To do:
Your answer should be every line of the records that contains the word "Table", copied as it stands.

Records provided:
+++

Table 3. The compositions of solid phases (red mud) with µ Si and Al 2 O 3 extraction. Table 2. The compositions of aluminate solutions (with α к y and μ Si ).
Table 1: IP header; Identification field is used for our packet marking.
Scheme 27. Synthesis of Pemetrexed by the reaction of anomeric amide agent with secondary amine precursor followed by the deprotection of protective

+++

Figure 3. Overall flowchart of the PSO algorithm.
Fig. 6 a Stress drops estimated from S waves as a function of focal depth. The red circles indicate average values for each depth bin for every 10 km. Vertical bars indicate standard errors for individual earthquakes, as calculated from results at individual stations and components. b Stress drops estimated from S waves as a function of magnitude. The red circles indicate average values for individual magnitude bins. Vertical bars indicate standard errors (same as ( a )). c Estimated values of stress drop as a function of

+++

Task answer:
Table 3. The compositions of solid phases (red mud) with µ Si and Al 2 O 3 extraction. Table 2. The compositions of aluminate solutions (with α к y and μ Si ).
Table 1: IP header; Identification field is used for our packet marking.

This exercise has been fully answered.